[Collected data]
####
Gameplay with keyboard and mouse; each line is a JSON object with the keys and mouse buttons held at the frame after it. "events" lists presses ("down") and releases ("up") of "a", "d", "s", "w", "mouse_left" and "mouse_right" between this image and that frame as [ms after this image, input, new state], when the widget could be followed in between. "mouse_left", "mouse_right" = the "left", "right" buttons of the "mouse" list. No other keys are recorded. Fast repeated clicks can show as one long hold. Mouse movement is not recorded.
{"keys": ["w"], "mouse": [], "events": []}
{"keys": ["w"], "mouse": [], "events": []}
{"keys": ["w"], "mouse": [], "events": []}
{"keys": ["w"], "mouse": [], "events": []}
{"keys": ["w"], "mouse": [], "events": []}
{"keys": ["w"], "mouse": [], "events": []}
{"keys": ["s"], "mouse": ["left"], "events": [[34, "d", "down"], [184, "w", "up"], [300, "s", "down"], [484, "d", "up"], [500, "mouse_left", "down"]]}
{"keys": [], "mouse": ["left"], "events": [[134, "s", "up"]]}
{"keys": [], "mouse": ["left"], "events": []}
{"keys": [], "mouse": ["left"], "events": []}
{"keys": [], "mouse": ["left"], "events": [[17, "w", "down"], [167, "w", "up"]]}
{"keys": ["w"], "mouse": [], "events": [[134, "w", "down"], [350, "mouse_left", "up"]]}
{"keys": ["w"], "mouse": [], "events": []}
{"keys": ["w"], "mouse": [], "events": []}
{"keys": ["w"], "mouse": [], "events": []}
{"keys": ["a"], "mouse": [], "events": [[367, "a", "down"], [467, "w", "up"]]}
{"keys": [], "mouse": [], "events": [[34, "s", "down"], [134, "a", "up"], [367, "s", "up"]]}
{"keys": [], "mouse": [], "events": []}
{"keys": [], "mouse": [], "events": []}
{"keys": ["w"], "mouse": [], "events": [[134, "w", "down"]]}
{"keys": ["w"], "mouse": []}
####
THE TASK: For each record above, write it out again exactly.

EXPECTED ANSWER:
Gameplay with keyboard and mouse; each line is a JSON object with the keys and mouse buttons held at the frame after it. "events" lists presses ("down") and releases ("up") of "a", "d", "s", "w", "mouse_left" and "mouse_right" between this image and that frame as [ms after this image, input, new state], when the widget could be followed in between. "mouse_left", "mouse_right" = the "left", "right" buttons of the "mouse" list. No other keys are recorded. Fast repeated clicks can show as one long hold. Mouse movement is not recorded.
{"keys": ["w"], "mouse": [], "events": []}
{"keys": ["w"], "mouse": [], "events": []}
{"keys": ["w"], "mouse": [], "events": []}
{"keys": ["w"], "mouse": [], "events": []}
{"keys": ["w"], "mouse": [], "events": []}
{"keys": ["w"], "mouse": [], "events": []}
{"keys": ["s"], "mouse": ["left"], "events": [[34, "d", "down"], [184, "w", "up"], [300, "s", "down"], [484, "d", "up"], [500, "mouse_left", "down"]]}
{"keys": [], "mouse": ["left"], "events": [[134, "s", "up"]]}
{"keys": [], "mouse": ["left"], "events": []}
{"keys": [], "mouse": ["left"], "events": []}
{"keys": [], "mouse": ["left"], "events": [[17, "w", "down"], [167, "w", "up"]]}
{"keys": ["w"], "mouse": [], "events": [[134, "w", "down"], [350, "mouse_left", "up"]]}
{"keys": ["w"], "mouse": [], "events": []}
{"keys": ["w"], "mouse": [], "events": []}
{"keys": ["w"], "mouse": [], "events": []}
{"keys": ["a"], "mouse": [], "events": [[367, "a", "down"], [467, "w", "up"]]}
{"keys": [], "mouse": [], "events": [[34, "s", "down"], [134, "a", "up"], [367, "s", "up"]]}
{"keys": [], "mouse": [], "events": []}
{"keys": [], "mouse": [], "events": []}
{"keys": ["w"], "mouse": [], "events": [[134, "w", "down"]]}
{"keys": ["w"], "mouse": []}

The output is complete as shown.